Menurut Syarief, pertemuan itu menjadi titik awal informasi mengenai rencana pengadaan sepeda motor listrik di BGN yang kemudian ditindaklanjuti oleh Andri.
Iklan
Kemudian, sejak Februari 2025, Andri aktif menghubungi Pejabat Pembuat Komitmen (PPK) untuk menindaklanjuti rencana pengadaan tersebut. Padahal, PT YAT belum memiliki dealer atau bengkel aktif serta tidak memenuhi persyaratan sebagai vendor.
“Bahwa oleh karena PT YAT tidak memenuhi syarat selaku vendor dalam pengadaan sepeda motor listrik, untuk memudahkan dalam memenangkan kegiatan pengadaan sepeda motor listrik tersebut, saudara AM bekerja sama dengan saudara AA dengan melakukan akuisisi PT ASE dan melakukan komunikasi aktif dengan para pihak pelaku pengadaan,” ujar Syarief.
Selain itu, Kejagung menyebut ada upaya penggelembungan harga (mark up) pada setiap unit sepeda motor listrik.
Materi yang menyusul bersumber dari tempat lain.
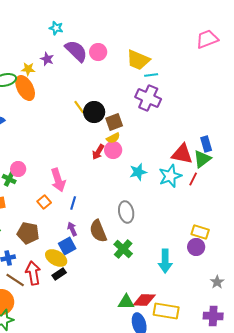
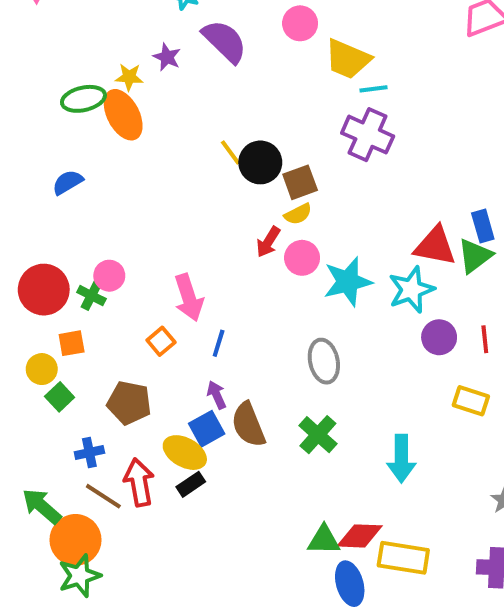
pink circle: (98, 52) -> (300, 23), moved
pink circle: (113, 150) -> (302, 258), moved
cyan star: (138, 172) -> (348, 282), size x1.4
red line: (193, 179) -> (485, 339), moved, turned -32
brown semicircle: (98, 231) -> (248, 425), moved
purple circle: (196, 247) -> (439, 337), moved

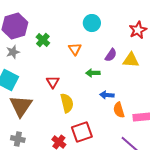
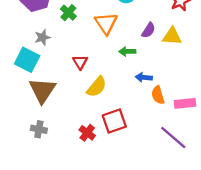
orange triangle: (75, 49) -> (106, 23), size x1.5
gray star: (13, 52) -> (42, 37), moved
yellow semicircle: (67, 103) -> (97, 87), turned 54

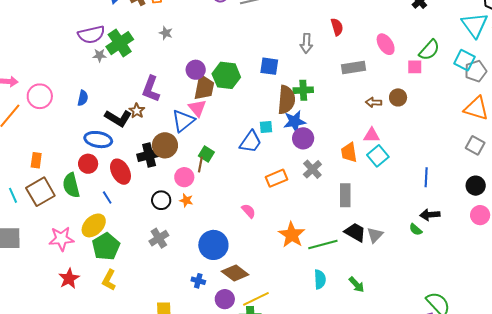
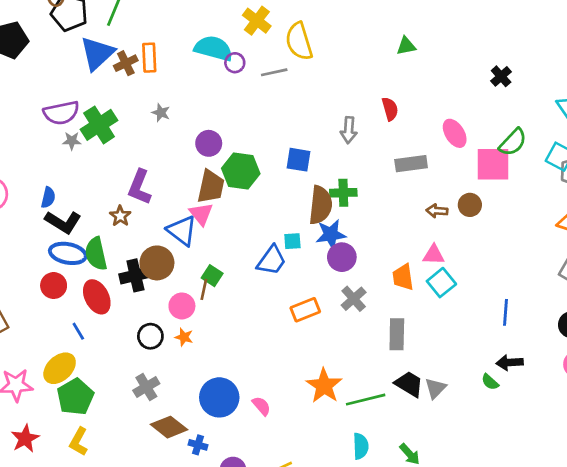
pink square: (415, 67) -> (493, 164), size x1.8
purple circle: (196, 70) -> (209, 143), moved
black L-shape: (118, 118) -> (63, 222), moved
blue triangle: (183, 121) -> (182, 231), turned -45
green semicircle: (71, 185) -> (96, 254), moved
pink semicircle: (249, 211) -> (261, 406), moved
brown diamond: (235, 273) -> (169, 427), moved

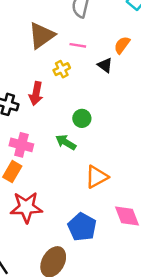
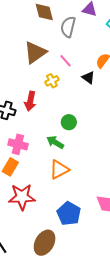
pink line: (78, 45) -> (66, 61), turned 40
orange triangle: (97, 177) -> (59, 170), moved

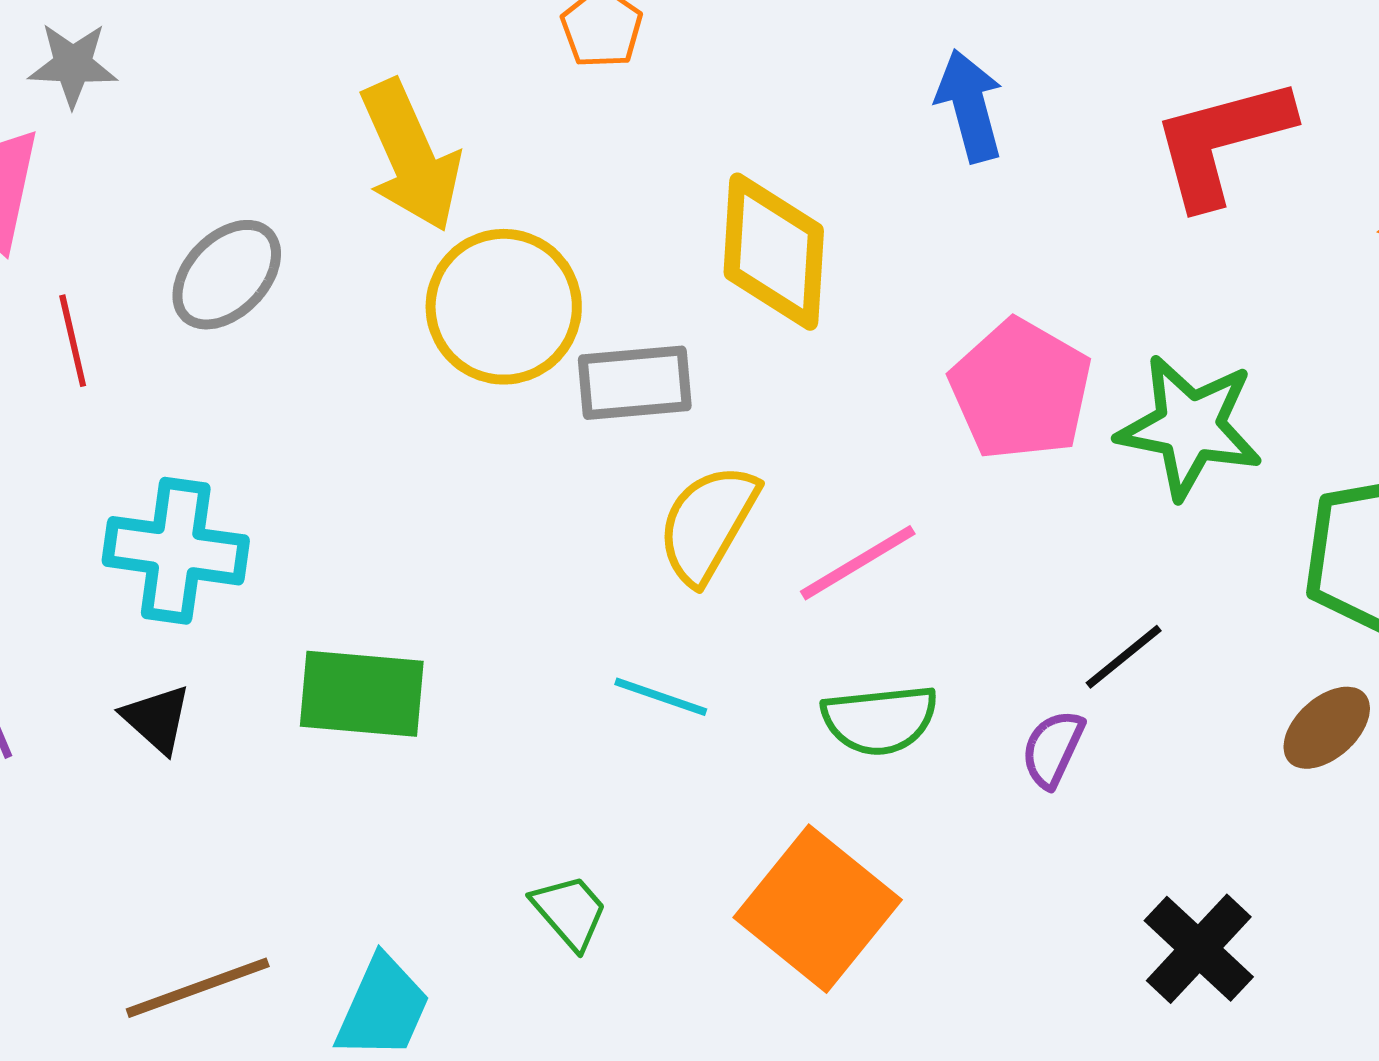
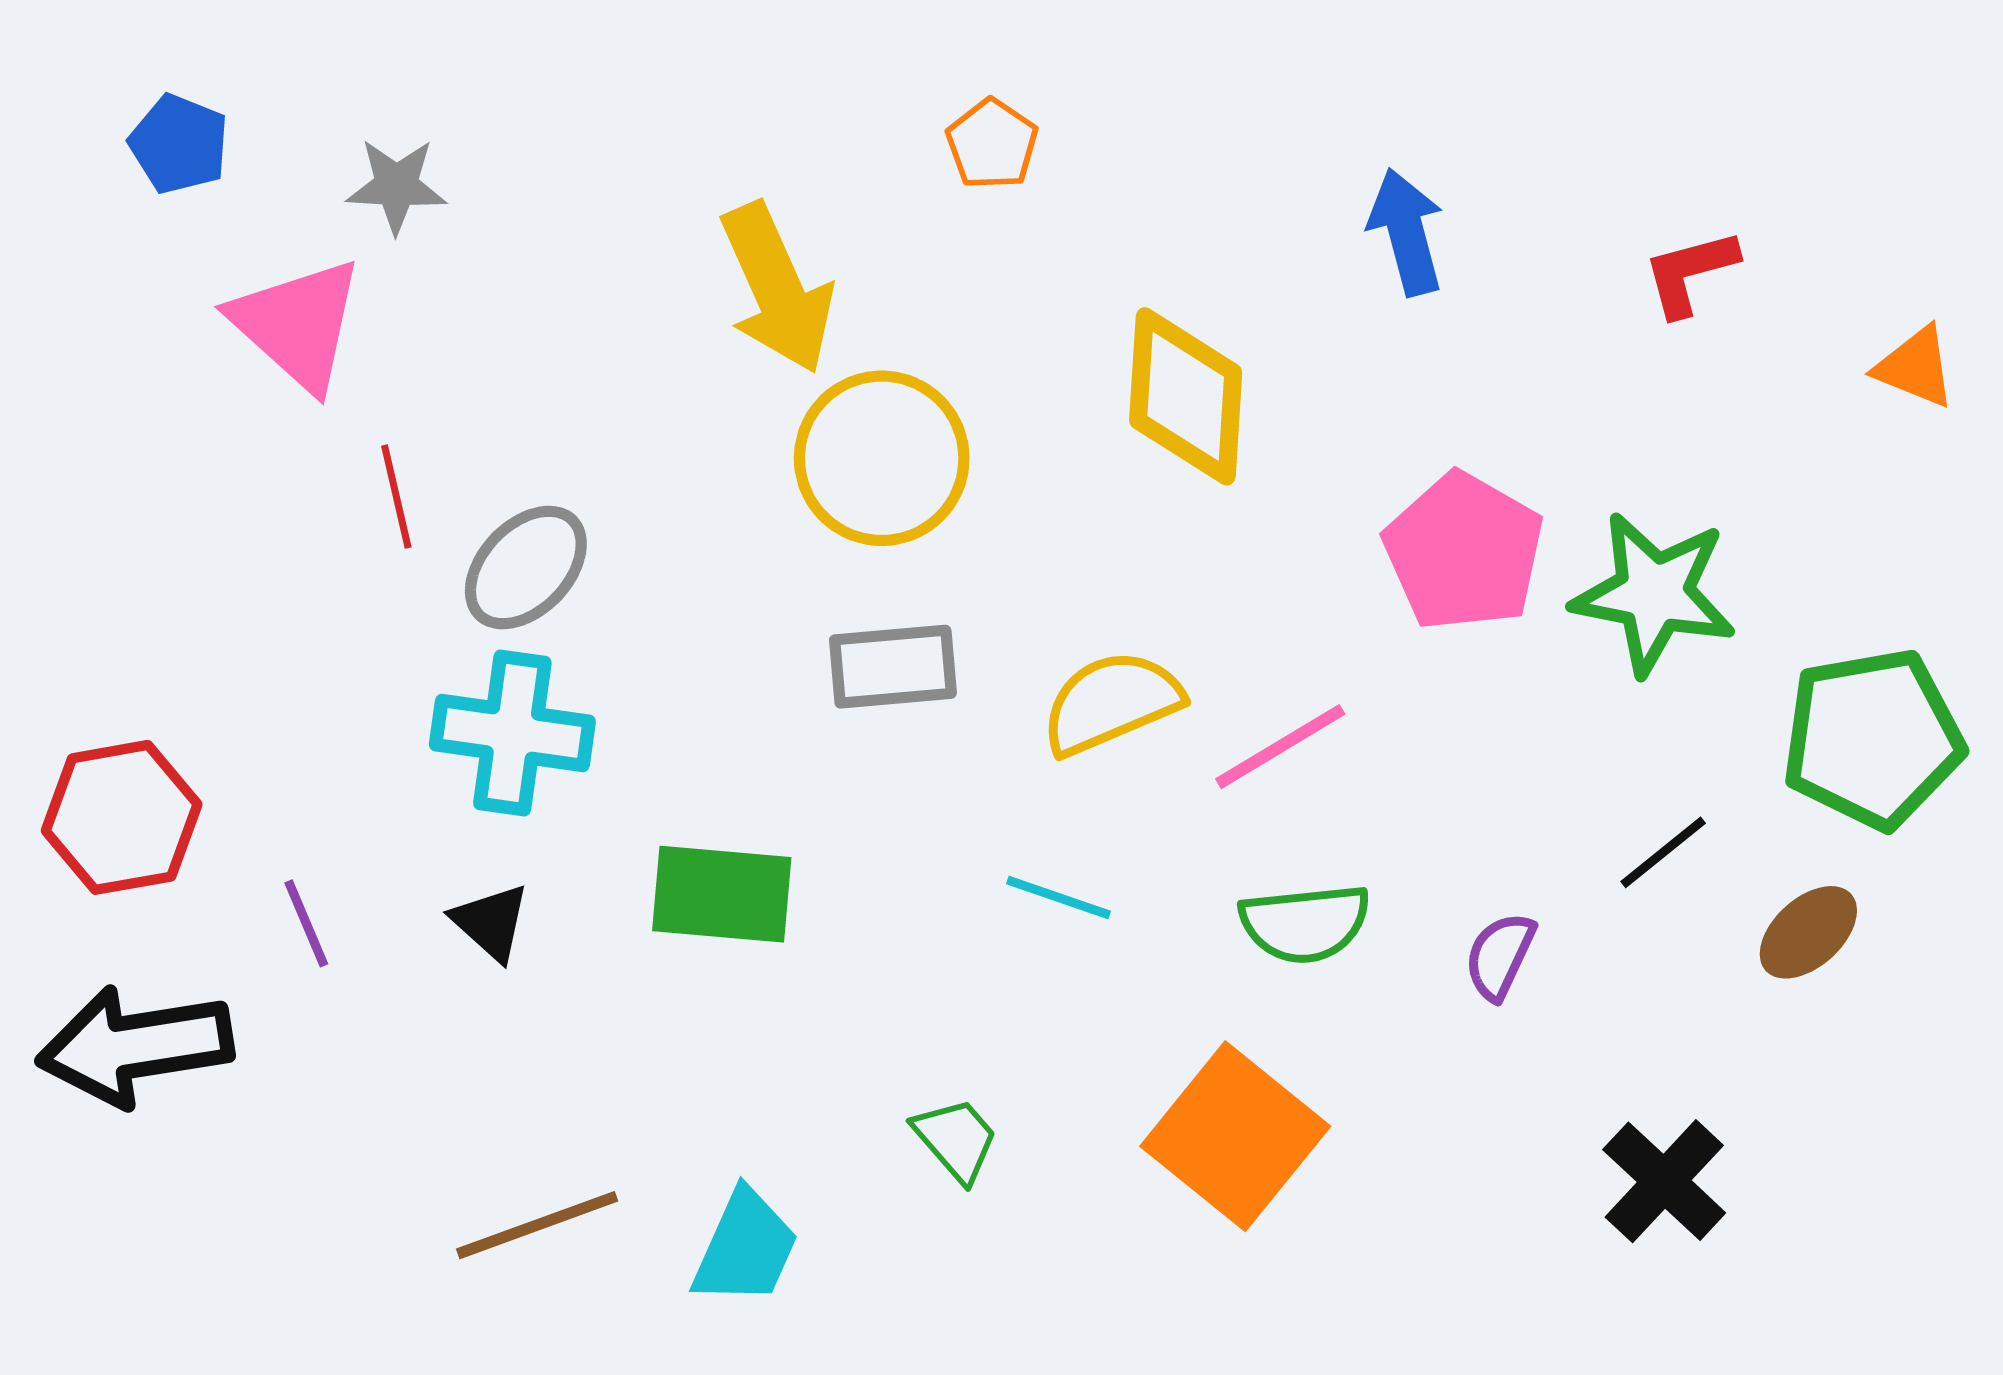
red L-shape: (1222, 142) -> (1690, 272), size x0.6
gray ellipse: (227, 275) -> (526, 568), moved
gray rectangle: (635, 383) -> (893, 667), moved
yellow semicircle: (708, 524) -> (1111, 703), turned 37
black line: (1124, 657) -> (1663, 852), moved

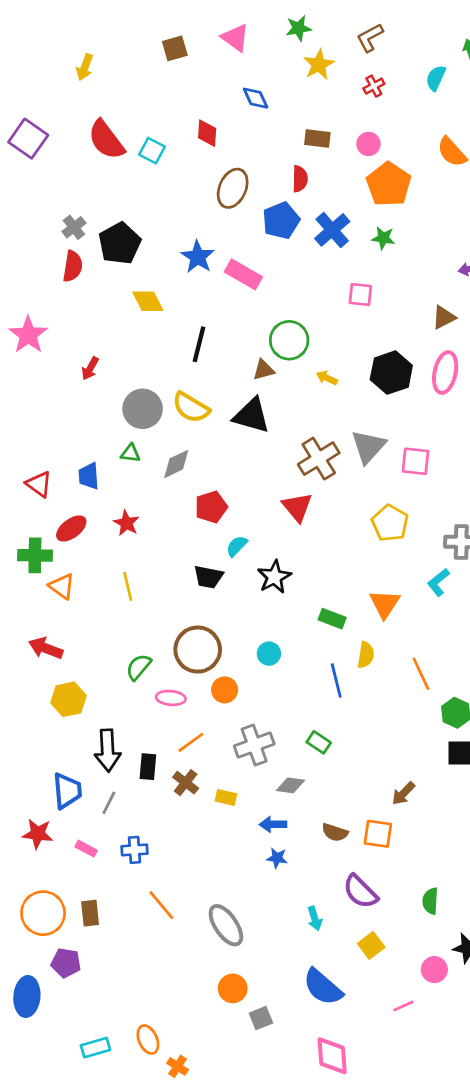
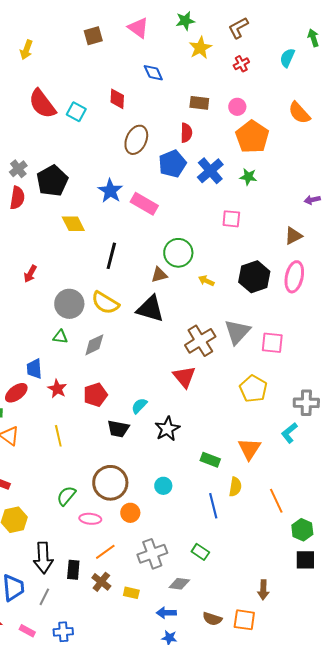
blue trapezoid: (89, 476) -> (34, 369), moved
red pentagon: (211, 507) -> (95, 395), moved
brown arrow: (403, 793) -> (263, 590), turned -42

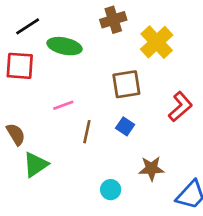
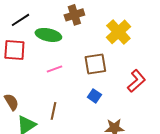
brown cross: (113, 20) -> (74, 15), moved
pink line: (63, 105) -> (54, 69), moved
brown line: (87, 132) -> (53, 111), moved

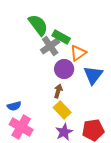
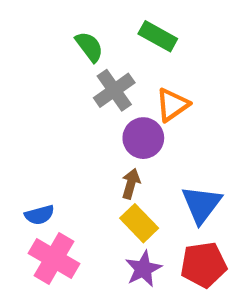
green semicircle: (38, 25) -> (89, 47), size x0.7
green rectangle: (61, 37) -> (158, 36), moved
blue triangle: (93, 75) -> (201, 204), moved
Menurut penyidik, Harga Perkiraan Sendiri (HPS) dan Kerangka Acuan Kerja (KAK) telah dikondisikan oleh pihak BGN bersama Andri untuk mendekati pagu anggaran yang tersedia.
“Bahwa saudara AM secara melawan hukum telah mendapatkan bayaran penuh 100 persen atas pengadaan sepeda motor listrik sesuai dalam berita acara serah terima yang telah dimanipulasi, seolah-olah perakitan sepeda motor telah selesai dan sesuai spesifikasi. Padahal harga dan spesifikasi motor listrik tersebut tidak sesuai dengan standar barang dan kebutuhan BGN,” ucap Syarief.
Atas temuan tersebut, Kejagung menetapkan Andri sebagai tersangka dan menjeratnya dengan Pasal 603 KUHP dan 604 KUHP. Kini, Andri ditahan selama 20 hari ke depan di Rutan Salemba cabang Kejaksaan Negeri Jakarta Selatan.
Sebelumnya, Kejagung telah menetapkan empat tersangka lain dalam perkara yang sama, yakni mantan Kepala BGN Dadan Hindayana; mantan Wakil Kepala BGN Sony Sonjaya; mantan Wakil Kepala BGN Lodewyk Pusung; dan Asep Yusuf Somantri (AYS), yang disebut sebagai orang kepercayaan Sony.
Syarief menjelaskan bahwa program MBG sejatinya dikelola oleh yayasan yang terafiliasi dengan sekolah penerima. Namun, dalam praktiknya banyak SPPG yang ditunjuk karena memiliki afiliasi dengan pejabat BGN, dan yayasan tersebut tidak memenuhi syarat menjadi mitra SPPG.
Akibat praktik pengkondisian dan mark up harga, Kejagung menyebut terjadi kerugian dan pengadaan yang tidak mendukung operasional MBG. Adapun ruang lingkup pengadaan yang disorot antara lain 21.801 unit motor listrik senilai Rp1,03 triliun, 32.000 pasang sepatu, 31.994 unit tablet, serta 5.400 unit televisi 75 inch.